§ **EXERCISE INSTRUCTIONS**
The material below contains a line with "middle pip: (956, 223)" and a line with "pinky tip: (1054, 192)". Copy exactly those two lines and all lines between them.

☆ ☆ ☆

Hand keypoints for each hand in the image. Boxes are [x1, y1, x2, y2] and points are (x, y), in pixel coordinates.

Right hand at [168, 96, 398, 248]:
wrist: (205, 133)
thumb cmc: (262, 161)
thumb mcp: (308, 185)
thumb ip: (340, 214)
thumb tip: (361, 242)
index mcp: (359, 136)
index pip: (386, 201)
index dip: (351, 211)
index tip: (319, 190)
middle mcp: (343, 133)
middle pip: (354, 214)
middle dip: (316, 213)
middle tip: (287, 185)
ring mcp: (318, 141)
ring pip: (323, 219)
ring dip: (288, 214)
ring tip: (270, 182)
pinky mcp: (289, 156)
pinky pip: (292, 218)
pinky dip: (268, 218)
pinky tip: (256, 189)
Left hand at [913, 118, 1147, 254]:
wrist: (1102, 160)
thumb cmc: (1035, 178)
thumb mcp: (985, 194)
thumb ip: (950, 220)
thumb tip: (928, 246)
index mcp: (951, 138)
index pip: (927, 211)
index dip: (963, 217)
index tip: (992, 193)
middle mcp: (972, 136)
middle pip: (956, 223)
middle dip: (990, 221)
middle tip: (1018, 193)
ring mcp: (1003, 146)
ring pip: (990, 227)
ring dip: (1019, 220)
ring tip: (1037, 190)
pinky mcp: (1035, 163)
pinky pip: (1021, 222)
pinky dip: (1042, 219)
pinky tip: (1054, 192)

☆ ☆ ☆

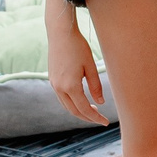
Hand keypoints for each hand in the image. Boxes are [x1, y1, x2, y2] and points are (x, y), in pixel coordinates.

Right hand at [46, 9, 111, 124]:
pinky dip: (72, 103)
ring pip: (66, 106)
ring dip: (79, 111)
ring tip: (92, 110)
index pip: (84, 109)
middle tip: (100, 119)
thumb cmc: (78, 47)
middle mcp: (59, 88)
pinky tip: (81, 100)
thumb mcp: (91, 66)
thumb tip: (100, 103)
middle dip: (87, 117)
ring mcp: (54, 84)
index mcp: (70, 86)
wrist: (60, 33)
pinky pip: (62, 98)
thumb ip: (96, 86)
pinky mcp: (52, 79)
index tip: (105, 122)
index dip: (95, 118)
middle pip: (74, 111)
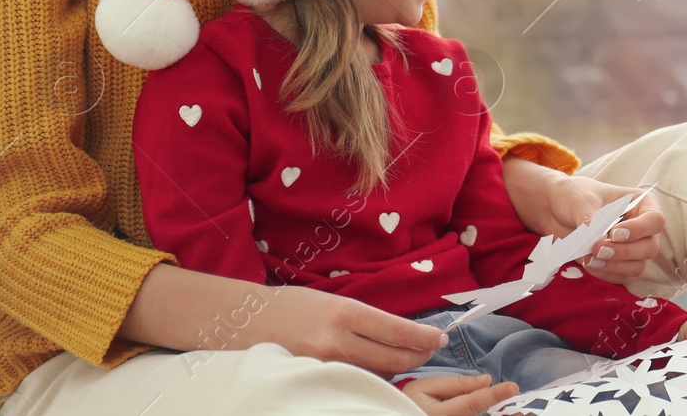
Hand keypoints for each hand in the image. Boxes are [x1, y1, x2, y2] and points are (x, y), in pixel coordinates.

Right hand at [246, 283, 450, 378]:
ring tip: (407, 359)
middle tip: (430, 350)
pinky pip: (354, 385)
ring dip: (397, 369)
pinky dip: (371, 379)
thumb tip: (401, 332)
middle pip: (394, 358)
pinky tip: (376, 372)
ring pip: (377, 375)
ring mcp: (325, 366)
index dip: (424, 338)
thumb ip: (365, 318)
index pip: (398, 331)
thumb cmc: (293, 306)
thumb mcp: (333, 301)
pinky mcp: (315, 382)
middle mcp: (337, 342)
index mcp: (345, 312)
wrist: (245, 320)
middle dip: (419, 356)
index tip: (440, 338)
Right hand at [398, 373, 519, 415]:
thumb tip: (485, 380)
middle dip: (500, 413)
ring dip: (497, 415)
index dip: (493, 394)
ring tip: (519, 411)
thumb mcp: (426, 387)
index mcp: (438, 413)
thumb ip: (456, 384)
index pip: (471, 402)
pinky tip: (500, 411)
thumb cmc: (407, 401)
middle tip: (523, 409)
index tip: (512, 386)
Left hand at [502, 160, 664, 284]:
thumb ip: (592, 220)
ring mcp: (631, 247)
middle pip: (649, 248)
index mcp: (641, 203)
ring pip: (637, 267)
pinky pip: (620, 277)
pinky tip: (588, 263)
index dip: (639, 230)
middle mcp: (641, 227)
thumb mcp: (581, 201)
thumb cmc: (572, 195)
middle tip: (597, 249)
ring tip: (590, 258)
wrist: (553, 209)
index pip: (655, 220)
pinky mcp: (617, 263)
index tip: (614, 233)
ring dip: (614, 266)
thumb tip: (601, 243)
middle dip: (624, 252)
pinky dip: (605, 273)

☆ ☆ ☆

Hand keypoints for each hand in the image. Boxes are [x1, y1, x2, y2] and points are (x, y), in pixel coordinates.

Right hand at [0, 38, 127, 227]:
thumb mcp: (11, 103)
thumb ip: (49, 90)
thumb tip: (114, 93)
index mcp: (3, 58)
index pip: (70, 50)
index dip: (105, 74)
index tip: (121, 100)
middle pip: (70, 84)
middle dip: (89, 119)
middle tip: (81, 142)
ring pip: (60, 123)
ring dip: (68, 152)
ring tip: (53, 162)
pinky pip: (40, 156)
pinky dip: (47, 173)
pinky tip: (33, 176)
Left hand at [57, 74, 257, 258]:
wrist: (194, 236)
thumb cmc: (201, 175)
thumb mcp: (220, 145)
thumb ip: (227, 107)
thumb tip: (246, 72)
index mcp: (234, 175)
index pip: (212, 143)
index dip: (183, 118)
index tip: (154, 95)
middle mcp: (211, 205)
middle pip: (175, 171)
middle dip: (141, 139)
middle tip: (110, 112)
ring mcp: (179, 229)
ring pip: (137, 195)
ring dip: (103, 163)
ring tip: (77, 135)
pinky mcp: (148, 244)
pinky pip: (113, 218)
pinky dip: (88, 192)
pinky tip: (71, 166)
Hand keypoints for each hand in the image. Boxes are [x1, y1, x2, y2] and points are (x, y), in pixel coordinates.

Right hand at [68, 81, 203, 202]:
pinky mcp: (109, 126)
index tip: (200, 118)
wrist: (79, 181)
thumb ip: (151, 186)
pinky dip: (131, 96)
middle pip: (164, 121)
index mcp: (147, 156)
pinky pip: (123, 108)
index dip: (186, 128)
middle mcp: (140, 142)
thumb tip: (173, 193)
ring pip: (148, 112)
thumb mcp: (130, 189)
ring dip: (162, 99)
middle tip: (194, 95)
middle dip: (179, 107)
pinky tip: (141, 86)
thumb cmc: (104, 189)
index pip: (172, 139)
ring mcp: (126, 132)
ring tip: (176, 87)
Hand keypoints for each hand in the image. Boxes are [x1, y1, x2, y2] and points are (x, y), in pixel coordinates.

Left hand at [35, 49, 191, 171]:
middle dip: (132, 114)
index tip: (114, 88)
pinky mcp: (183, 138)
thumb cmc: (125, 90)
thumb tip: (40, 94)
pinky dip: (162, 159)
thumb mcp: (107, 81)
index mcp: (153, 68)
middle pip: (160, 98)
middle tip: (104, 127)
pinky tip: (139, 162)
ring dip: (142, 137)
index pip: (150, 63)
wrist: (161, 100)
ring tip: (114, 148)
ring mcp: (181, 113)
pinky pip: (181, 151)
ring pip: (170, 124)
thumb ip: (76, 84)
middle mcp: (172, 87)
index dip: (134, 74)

☆ ☆ ☆

§ **ANSWER AREA**
middle pip: (956, 223)
middle dip: (990, 221)
middle tip: (1018, 193)
ring mcp: (1003, 146)
ring pip: (990, 227)
ring dip: (1019, 220)
ring tip: (1037, 190)
pinky mcp: (1035, 163)
pinky pip: (1021, 222)
pinky dip: (1042, 219)
pinky tip: (1054, 192)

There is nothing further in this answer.